Registry cleaners and the Windows registry

By | April 28, 2008

One of the things I am thinking of doing here on my blog is putting more weight on tech topics. That doesn’t mean I won’t write on Web stuff, but I admit tech topics can be often fun – especially if it is something ALL of us can relate to.

Now, I don’t claim to be an expert, but after toying around with PCs for more than a decade, and often surrounded with my real life technician friends, I think it’s perfectly alright to write on tech topics here, more than once in a while. So today, I decided to do a write up on the Windows registry, and what is the best registry cleaner for the purpose of cleaning the registry.

The Windows registry

The Windows registry is basically a large database in all Microsoft Windows systems which stores all the settings and options, preferences, and hardware options of the user. and it keeps growing each time you use Windows. When your computer starts up, Windows always checks the registry to let all installed software know the settings, documents, program paths, and much more stuff. The registry gradually accumulates clutter this way, and this slowly leads to a deterioration in your computer’s performance. When you install and then uninstall a program, traces of it will be left in the registry entries as well.

This is what sucks – Once you have made a change to the registry, you can’t undo it without specialized software (or manual editing). Manually editing the registry would be a nightmare. Think of it this way – The best registry is still a virgin registry.

Since the days of Windows 95, most if not all programs will deliberately leave behind entries in the registry to preserve licensing information, which are not removed during uninstalling them. Also, computer crashes will corrupt the registry.

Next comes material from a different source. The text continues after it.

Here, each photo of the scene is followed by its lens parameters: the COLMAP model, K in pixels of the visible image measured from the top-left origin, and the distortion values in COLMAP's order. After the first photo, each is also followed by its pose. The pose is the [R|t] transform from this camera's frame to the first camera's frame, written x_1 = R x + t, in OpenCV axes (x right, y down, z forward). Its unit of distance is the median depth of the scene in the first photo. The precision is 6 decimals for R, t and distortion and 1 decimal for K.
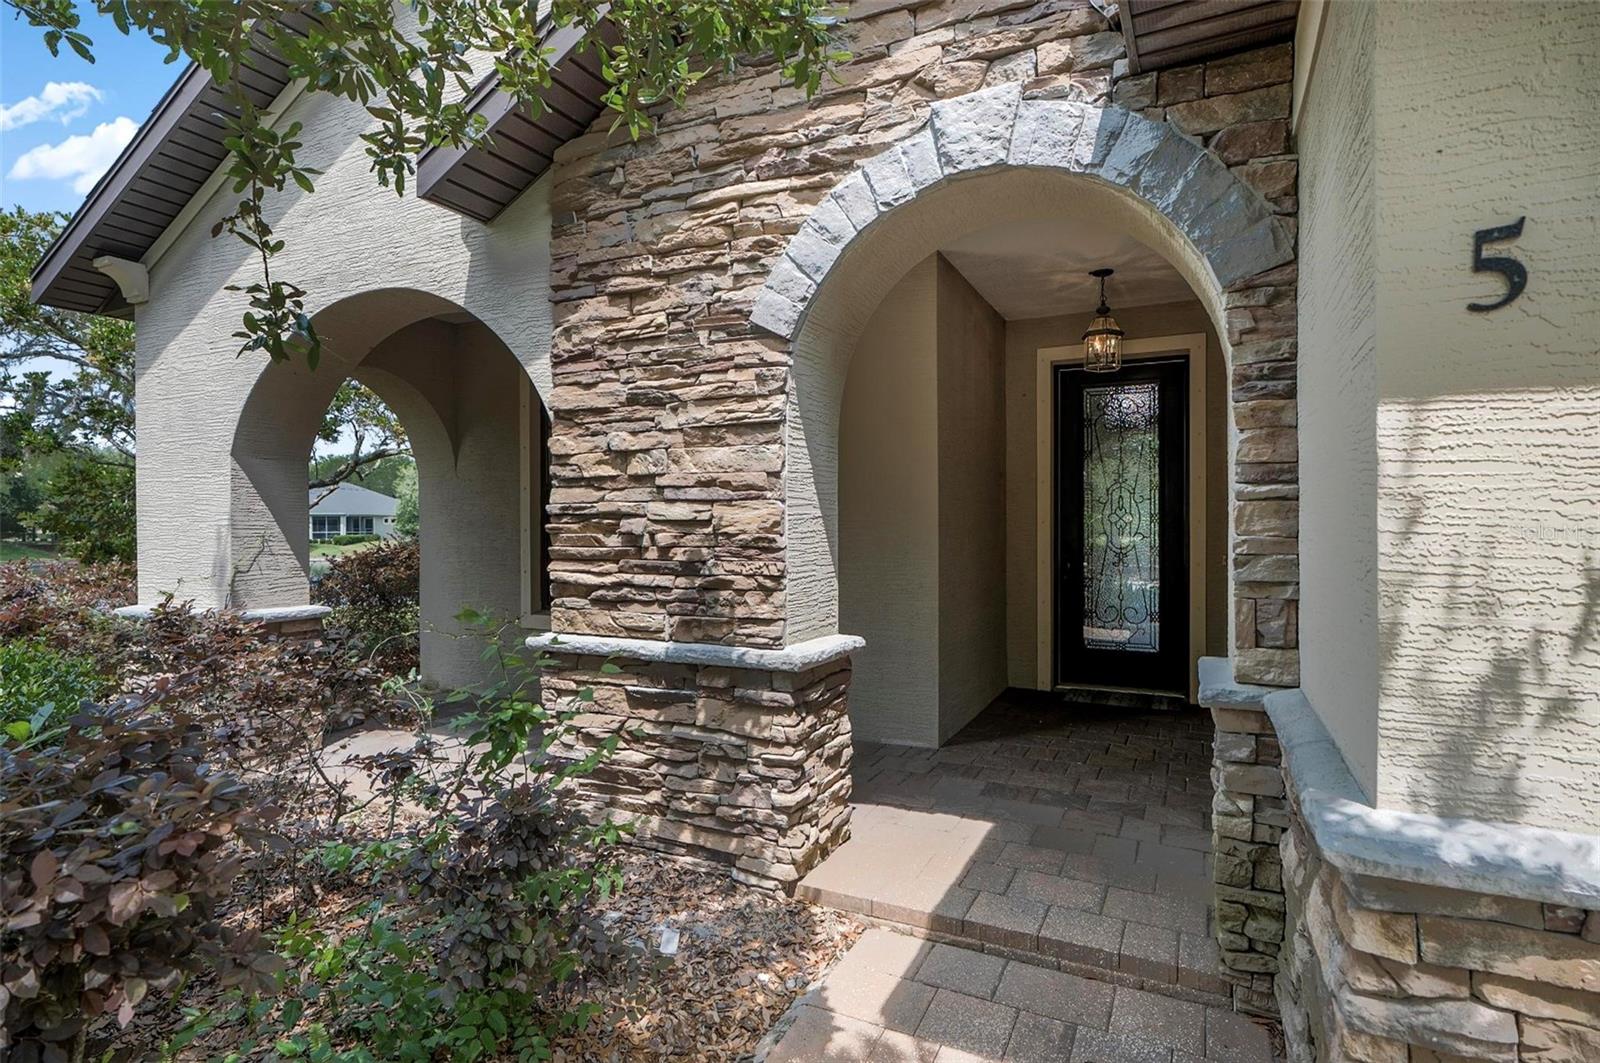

The criteria of a good registry cleaner

Registry cleaners are supposed to scan the registry, identify, and delete the unnecessary entries in there. But that’s the ideal scenario. The truth is, there isn’t a perfect registry cleaner. All registry cleaners have algorithms which help them “identify” which is an important key and which is junk. There is no way of knowing if removing a registry key will impact system performance in subtle ways. So, any good registry cleaner needs to allow you to backup your registry before you start cleaning the registry.

Here is the manual way of backing up your registry nice and easy:

  • Click (from Windows menu) Start – Run
  • Type in the words – regedit (which opens up the registry editor window)
  • From the box, hit File – Export
  • Save it as something you can remember, preferably including the date

If you observe, there are actually 4 kinds of registry cleaners:

  • Deep scanning registry cleaners
  • Surface/light scanning registry cleaners
  • Balanced scanning registry cleaners
  • Fake registry cleaners

A deep cleaner is actually dangerous to your system because it may delete some important registry keys by being overzealous. A light scanning one, isn’t much use either; it merely skims the surface. A fake registry cleaner is dangerous, because it is malware/spyware disguised as a registry cleaner. Beware of downloading anything simply because it’s free!

The “best” registry cleaner is one that:

  • Defragments your registry
  • Allows backup of the registry
  • Ask you if you want to delete a certain entry, and offer solutions
  • Perform other spin-off tasks BESIDES registry work

There are many free registry cleaners and commercial ones on the Web, but there is only one which I’d recommend, and that’s CCleaner. I’ve been using CCleaner for a long time, and it really removes a ton of extraneous files each time.

There is another free registry cleaner called RegCure, which seems to be pretty good as well, although I find the site which is offering a free product, and the look which is a tad too professional – it just doesn’t go together. To be honest, I don’t need this when CCleaner works fine for me. Nonetheless, if CCleaner gives you issues (although I don’t see how), then this may be a viable alternative.

There are some sources that claim cleaning the Windows registry hardly does anything for your computer, performance wise. There might be some truth there, since I hardly notice any difference after cleaning the registry. But for defragmenting, I definitely notice the difference – mainly in faster start up and pick up.